Inner Priesthood and Sacred Nourishment
Leviticus 22:11-13 - A Neville Goddard interpretation
Read Leviticus 22 in context
Scripture Focus
Biblical Context
These verses set who may partake in sacred offerings, tying participation to the priest's household and excluding outsiders. It also uses the status of the priest's daughter—marriage, widowhood, or return—to illustrate how inner belonging is regained or kept.
Neville's Inner Vision
Think of the priest in this text as your inner I AM, the state of awareness that must eat what it thus creates. The meat and the holy things are the nourishment of your inner life - images, beliefs, feelings - that your consciousness permits to dwell and mature.
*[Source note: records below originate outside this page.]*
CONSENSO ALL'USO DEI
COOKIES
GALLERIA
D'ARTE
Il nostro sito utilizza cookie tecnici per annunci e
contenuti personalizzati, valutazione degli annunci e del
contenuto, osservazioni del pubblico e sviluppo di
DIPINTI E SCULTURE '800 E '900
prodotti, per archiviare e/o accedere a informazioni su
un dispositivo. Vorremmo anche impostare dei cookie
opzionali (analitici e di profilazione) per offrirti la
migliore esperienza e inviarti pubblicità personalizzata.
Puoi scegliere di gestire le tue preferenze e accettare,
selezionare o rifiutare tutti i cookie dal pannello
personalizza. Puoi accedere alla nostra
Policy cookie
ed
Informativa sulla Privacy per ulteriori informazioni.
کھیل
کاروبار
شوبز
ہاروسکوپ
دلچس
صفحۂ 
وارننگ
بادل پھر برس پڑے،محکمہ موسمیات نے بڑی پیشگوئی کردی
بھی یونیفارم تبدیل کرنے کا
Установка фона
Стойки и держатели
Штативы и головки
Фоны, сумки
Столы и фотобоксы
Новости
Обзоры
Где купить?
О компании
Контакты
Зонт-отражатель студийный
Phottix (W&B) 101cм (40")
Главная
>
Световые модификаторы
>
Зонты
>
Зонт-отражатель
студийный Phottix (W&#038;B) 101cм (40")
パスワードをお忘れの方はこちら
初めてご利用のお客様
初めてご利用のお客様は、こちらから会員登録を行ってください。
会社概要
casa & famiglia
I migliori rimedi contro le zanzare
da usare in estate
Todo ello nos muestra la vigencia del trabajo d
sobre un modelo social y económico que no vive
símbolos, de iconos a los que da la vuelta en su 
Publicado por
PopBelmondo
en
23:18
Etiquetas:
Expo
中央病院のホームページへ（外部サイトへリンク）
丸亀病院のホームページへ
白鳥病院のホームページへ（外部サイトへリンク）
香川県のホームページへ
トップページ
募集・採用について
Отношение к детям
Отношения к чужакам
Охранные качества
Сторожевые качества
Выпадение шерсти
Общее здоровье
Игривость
Those born in the priest's house are the faculties permanently aligned with your sacred aim; they share in the feast because they belong to the same temple of being. When a portion of your mind is married to a stranger - concerns that pull you outward, identities not your own - the holy offerings cannot be eaten by that part, for it has allied itself with another kingdom. Yet when the priest's daughter returns - widow or divorced, with no child - and comes back to her father's house, she may again partake of the meat, symbolizing a return to the original state of awareness where nourishment is rightful and complete. The prohibition against a stranger eating is a reminder: guard your inner supply, and refuse to let a foreign significance dilute or steal your sacred ideas. Your imagination is the temple; you are the priest; the feast awaits those who dwell in the same I AM.
Practice This Now
Close your eyes and declare, I AM the inner priest; feel the sacred nourishment filling my house. If a stranger thought arises, revise: I return to my father’s awareness and partake again of my own offering.